───── Extracted information

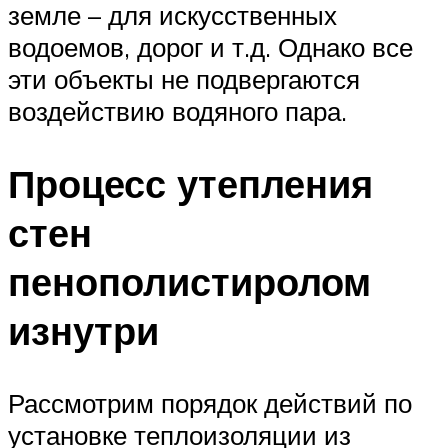
земле – для искусственных
водоемов, дорог и т.д. Однако все
эти объекты не подвергаются
воздействию водяного пара.
Процесс утепления
стен
пенополистиролом
изнутри
Рассмотрим порядок действий по
установке теплоизоляции из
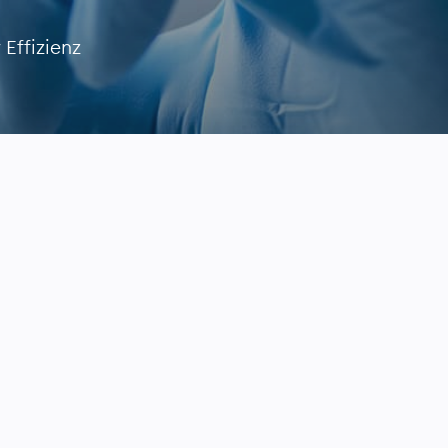
Effizienz
Startups
Photonik
Mikroelektronik
Alle ansehen
Forschung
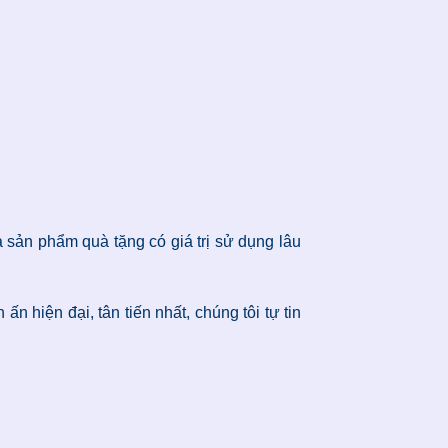
 sản phẩm quà tặng có giá trị sử dụng lâu
 hiện đại, tân tiến nhất, chúng tôi tự tin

──────────

Task statement
Each record must be returned exactly as it stands, and the images omitted.

Response to the task
земле – для искусственных
водоемов, дорог и т.д. Однако все
эти объекты не подвергаются
воздействию водяного пара.
Процесс утепления
стен
пенополистиролом
изнутри
Рассмотрим порядок действий по
установке теплоизоляции из
Effizienz
Startups
Photonik
Mikroelektronik
Alle ansehen
Forschung
 sản phẩm quà tặng có giá trị sử dụng lâu
 hiện đại, tân tiến nhất, chúng tôi tự tin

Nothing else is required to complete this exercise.